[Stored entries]
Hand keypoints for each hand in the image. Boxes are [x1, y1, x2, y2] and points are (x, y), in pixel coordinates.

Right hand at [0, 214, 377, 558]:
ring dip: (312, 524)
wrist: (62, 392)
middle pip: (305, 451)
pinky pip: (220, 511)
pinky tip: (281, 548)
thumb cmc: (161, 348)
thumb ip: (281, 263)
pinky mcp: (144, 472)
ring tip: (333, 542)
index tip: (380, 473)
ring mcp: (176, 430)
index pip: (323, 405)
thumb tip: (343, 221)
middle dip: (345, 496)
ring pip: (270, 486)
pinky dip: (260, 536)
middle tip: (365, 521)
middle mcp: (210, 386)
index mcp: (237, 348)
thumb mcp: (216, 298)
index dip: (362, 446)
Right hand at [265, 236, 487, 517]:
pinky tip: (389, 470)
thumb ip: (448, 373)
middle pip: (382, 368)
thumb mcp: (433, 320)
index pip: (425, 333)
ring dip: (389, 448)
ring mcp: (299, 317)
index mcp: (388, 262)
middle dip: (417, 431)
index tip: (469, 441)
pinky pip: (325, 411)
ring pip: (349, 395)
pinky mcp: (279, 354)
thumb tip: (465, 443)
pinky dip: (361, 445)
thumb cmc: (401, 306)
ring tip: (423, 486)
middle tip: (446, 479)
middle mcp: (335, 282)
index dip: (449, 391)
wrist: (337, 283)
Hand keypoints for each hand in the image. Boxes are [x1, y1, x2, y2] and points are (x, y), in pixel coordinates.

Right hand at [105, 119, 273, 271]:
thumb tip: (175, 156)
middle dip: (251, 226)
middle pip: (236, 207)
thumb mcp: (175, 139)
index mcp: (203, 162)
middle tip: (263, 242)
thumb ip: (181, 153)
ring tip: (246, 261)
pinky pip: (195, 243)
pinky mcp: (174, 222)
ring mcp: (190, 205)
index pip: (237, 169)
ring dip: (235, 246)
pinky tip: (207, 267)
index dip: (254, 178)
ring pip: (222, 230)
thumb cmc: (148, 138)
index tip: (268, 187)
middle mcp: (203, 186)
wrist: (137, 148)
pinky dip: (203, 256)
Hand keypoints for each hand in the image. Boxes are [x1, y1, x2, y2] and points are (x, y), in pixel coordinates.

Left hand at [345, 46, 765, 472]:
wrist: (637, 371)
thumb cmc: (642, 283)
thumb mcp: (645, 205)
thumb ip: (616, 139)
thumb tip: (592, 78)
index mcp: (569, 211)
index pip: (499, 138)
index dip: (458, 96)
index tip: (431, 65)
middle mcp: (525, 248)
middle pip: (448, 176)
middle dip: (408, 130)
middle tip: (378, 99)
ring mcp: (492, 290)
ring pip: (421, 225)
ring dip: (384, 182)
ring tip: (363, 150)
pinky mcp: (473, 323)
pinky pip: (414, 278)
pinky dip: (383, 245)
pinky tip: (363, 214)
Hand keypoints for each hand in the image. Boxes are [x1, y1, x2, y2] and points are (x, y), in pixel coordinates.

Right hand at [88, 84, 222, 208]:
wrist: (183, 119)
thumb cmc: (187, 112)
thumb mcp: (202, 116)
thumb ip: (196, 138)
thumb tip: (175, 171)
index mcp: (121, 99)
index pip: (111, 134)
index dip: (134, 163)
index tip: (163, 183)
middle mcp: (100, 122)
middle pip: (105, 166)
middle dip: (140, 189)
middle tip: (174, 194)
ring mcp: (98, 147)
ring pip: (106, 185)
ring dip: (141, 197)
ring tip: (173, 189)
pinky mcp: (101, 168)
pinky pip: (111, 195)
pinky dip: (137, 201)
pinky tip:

#### Problem statement:
Down to the last line, reproduce the entries above precisely.

#### Response:
Hand keypoints for each hand in the image. Boxes are [x1, y1, x2, y2] and points are (x, y), in pixel coordinates.

Right hand at [0, 214, 377, 558]:
ring dip: (312, 524)
wrist: (62, 392)
middle pip: (305, 451)
pinky pip: (220, 511)
pinky tip: (281, 548)
thumb cmc: (161, 348)
thumb ip: (281, 263)
pinky mcp: (144, 472)
ring tip: (333, 542)
index tip: (380, 473)
ring mcp: (176, 430)
index pip: (323, 405)
thumb tip: (343, 221)
middle dip: (345, 496)
ring pip: (270, 486)
pinky dip: (260, 536)
middle tip: (365, 521)
middle mcp: (210, 386)
index mcp: (237, 348)
thumb mcp: (216, 298)
index dip: (362, 446)
Right hand at [265, 236, 487, 517]:
pinky tip: (389, 470)
thumb ip: (448, 373)
middle pip: (382, 368)
thumb mcp: (433, 320)
index pip: (425, 333)
ring dip: (389, 448)
ring mcp: (299, 317)
index mcp: (388, 262)
middle dip: (417, 431)
index tip: (469, 441)
pinky pip: (325, 411)
ring pip: (349, 395)
pinky mcp: (279, 354)
thumb tip: (465, 443)
pinky dip: (361, 445)
thumb cmc: (401, 306)
ring tip: (423, 486)
middle tip: (446, 479)
middle mcp: (335, 282)
index dip: (449, 391)
wrist: (337, 283)
Hand keypoints for each hand in the image. Boxes are [x1, y1, x2, y2] and points are (x, y), in pixel coordinates.

Right hand at [105, 119, 273, 271]:
thumb tip: (175, 156)
middle dip: (251, 226)
middle pip: (236, 207)
thumb mcp: (175, 139)
index mcp: (203, 162)
middle tip: (263, 242)
thumb ip: (181, 153)
ring tip: (246, 261)
pinky pip: (195, 243)
pinky mcp: (174, 222)
ring mcp: (190, 205)
index pip: (237, 169)
ring dip: (235, 246)
pinky tip: (207, 267)
index dip: (254, 178)
ring pip: (222, 230)
thumb cmc: (148, 138)
index tip: (268, 187)
middle mcp: (203, 186)
wrist: (137, 148)
pinky dip: (203, 256)
Hand keypoints for each hand in the image. Boxes are [x1, y1, x2, y2] and points are (x, y), in pixel coordinates.

Left hand at [345, 46, 765, 472]:
wrist: (637, 371)
thumb cmc: (642, 283)
thumb mcp: (645, 205)
thumb ip: (616, 139)
thumb tip: (592, 78)
index mcp: (569, 211)
index pip: (499, 138)
index dip: (458, 96)
index tip: (431, 65)
middle mcp: (525, 248)
middle pip: (448, 176)
middle dip: (408, 130)
middle tip: (378, 99)
ring mcp: (492, 290)
ring pip: (421, 225)
ring dip: (384, 182)
ring tip: (363, 150)
pinky mcp: (473, 323)
pinky pip: (414, 278)
pinky dip: (383, 245)
pinky tip: (363, 214)
Hand keypoints for each hand in the image. Boxes are [x1, y1, x2, y2] and points are (x, y), in pixel coordinates.

Right hand at [88, 84, 222, 208]:
wrist: (183, 119)
thumb cmc: (187, 112)
thumb mcp: (202, 116)
thumb ip: (196, 138)
thumb tip: (175, 171)
index mcp: (121, 99)
index pip: (111, 134)
index dip: (134, 163)
index tip: (163, 183)
middle mcp: (100, 122)
middle pip: (105, 166)
middle dip: (140, 189)
middle tip: (174, 194)
ring mcp: (98, 147)
ring pip: (106, 185)
ring dip: (141, 197)
ring tip: (173, 189)
pinky mcp: (101, 168)
pinky pip: (111, 195)
pinky dip: (137, 201)
pinky tip:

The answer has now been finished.